Denizli ve Emirdağ Lahikaları I -II | Mektup 207 | 309
(308-309)

Risâle-i Nur hiçbir şeye âlet olamadığını ve rıza-yı İlâhîyyeden başka hiçbir maksada vesile olamadığını ve doğrudan doğruya herşeyden evvel îman hakîkatlarını ders vermek ve biçâre zaiflerin ve şübheye düşenlerin îmanlarını kurtarmak olduğunu elbette sizin gibi Nurun has şâkirdleri biliyorlar.

Saniyen: Risâle-i Nur’un bu kadar muarızlarına mukabil en büyük kuvveti ihlâs olduğundan ve dünyanın hiçbir şeyine âlet olmadığı gibi, tarafgirlik hissiyatına bina edilen cereyanlara, hususan siyasete temas eden cereyanlarla alâkadar olmaz.

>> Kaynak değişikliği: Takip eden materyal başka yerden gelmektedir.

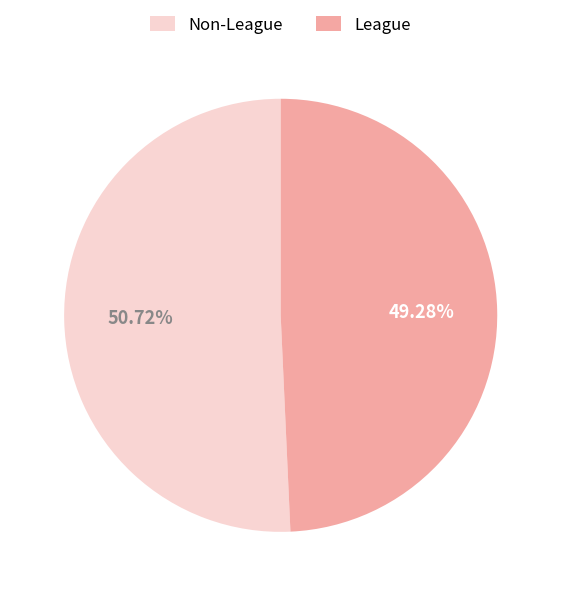

To the nearest percent, what percentage of the pie is Non-League?

51%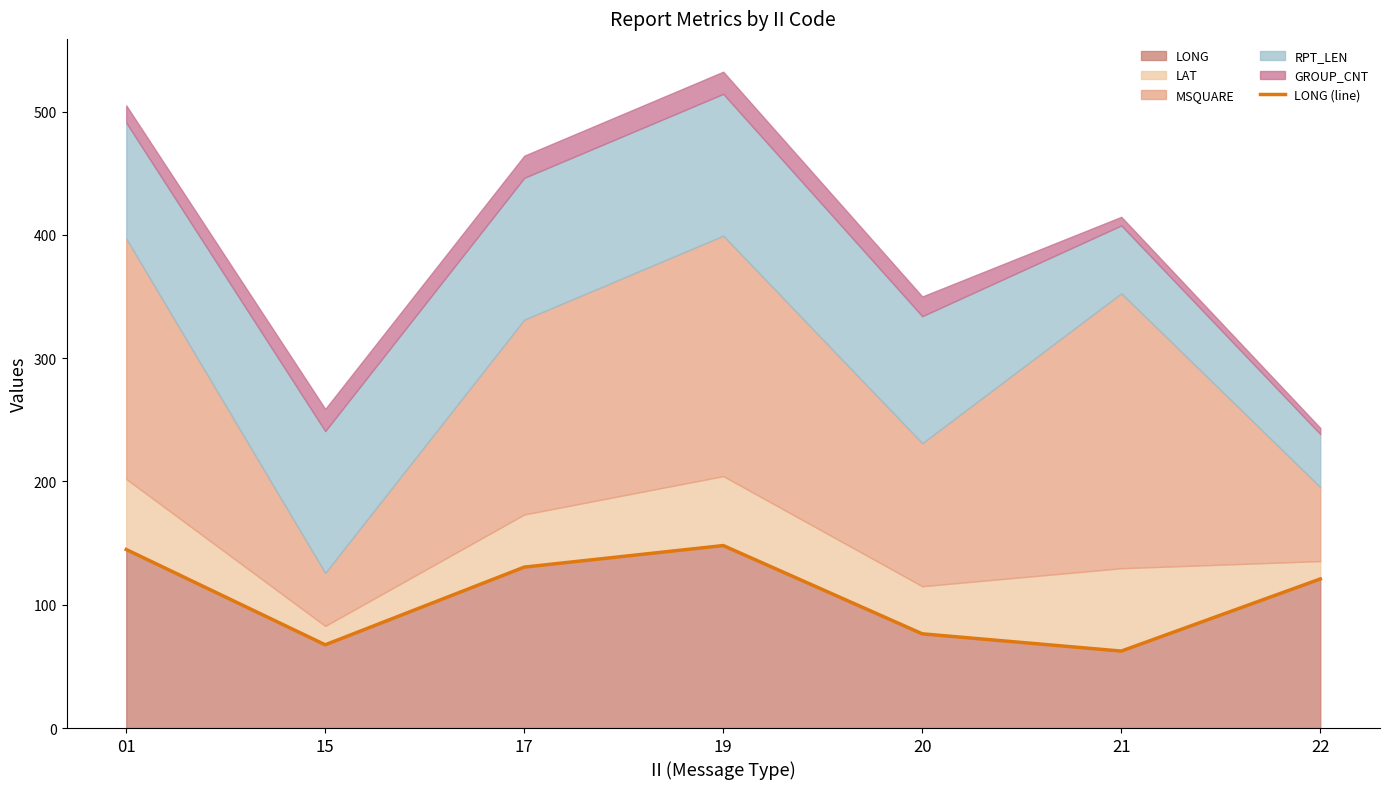

At which category does the chart reach its peak across all series?

19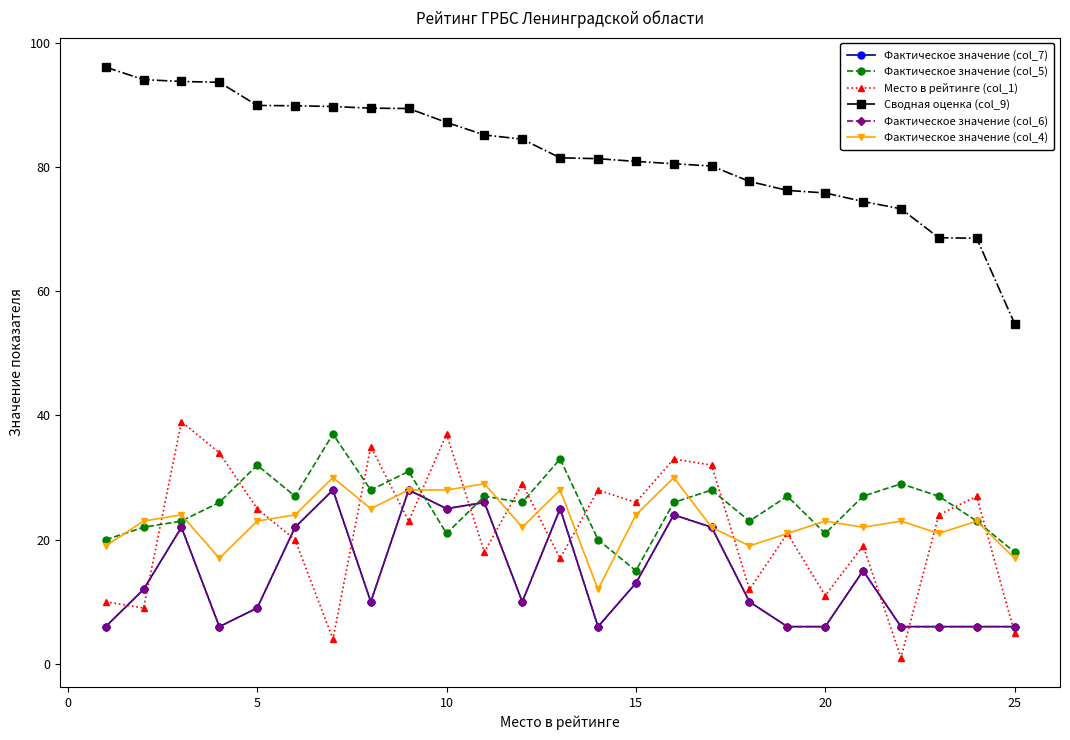

What is the minimum value shown in the chart?

1.0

Çünkü tarafgirlik damarı ihlâsı kırar, hakîkatı değiştirir. Hattâ benim otuz senedenberi siyaseti terkettiğime sebeb, bir mübârek âlimin takib ettiği cereyanın tarafgirlik damarı ile salih ve büyük bir âlimin onun fikrine muhalif olmasından tefsik derecesinde tahkir edip ve cereyanına ve kendi fikrine muvafık meşhur ve mütecaviz bir münafığı gâyet medh ü sena etti. Bende bütün ruhumla ürktüm. Demek tarafgirlik hissine siyasetçilik de karışsa, böyle acib hatalara sebebiyet veriyor diye


dedim, o zamandan beri siyaseti terkettim.

O hâlin neticesi olarak, sizin gibi kardeşlerim bilirsiniz ki, yirmi beş senedenberi bir gazeteyi ne okudum, ne dinledim ve ne de merak ettim; ve on sene harb-i umûmîye bakmadım, bilmedim ve merak etmedim; ve yirmiiki sene bu işkenceli esaretimde tarafgirliğe ve siyasete temas etmemek için ve nurlardaki ihlâsa zarar gelmemek için, müdafaatımdan başka istirahatım için hiç müracaat etmediğimi bilirsiniz. Hem bilirsiniz ki, hapiste size yazdığım gibi, benim idamıma hükmeden adamlar, beni işkenceli tazib edenler, Risâle-i Nur ile îmanlarını kurtarsalar, şahid olunuz ki, ben onları helâl ediyorum. Ve tarafgirlik damarıyla ihlâsa zarar gelmemek için, bu iki üç senede dâhilden ve hariçden gelen fırtınalı cereyanlara hiç temas etmedik ve kardeşlerimi de bir derece îkaz ettim.

Salisen: Bilirsiniz ki, kendim sadaka ve yardımları kabul etmediğim gibi, öyle yardımlara da vesile olamadığımdan, kendi elbisemi ve lüzumlu eşyamı satıp o para ile kendi kitablarımı, yazan kardeşlerimden satın alıyorum. Ta Risâle-i Nur’un ihlâsına dünya menfaatleri girmesin, bir zarar vermesin ve başka kardeşler de ibret alıp hiçbir şeye alet edilmesin.

Râbian: Nurun hakîki şâkirdlerine Nur kâfidir. Onlar da kanaat etmeli, başka şereflere veya maddî, ma’nevî menfaatlere gözünü dikmesin. Hem münakaşa, münazaa ve mesail-i diniyede damarlara dokunacak tarafgirane mübahase etmemek lâzımdır ki, Nur aleyhinde garazkârlar çıkmasın.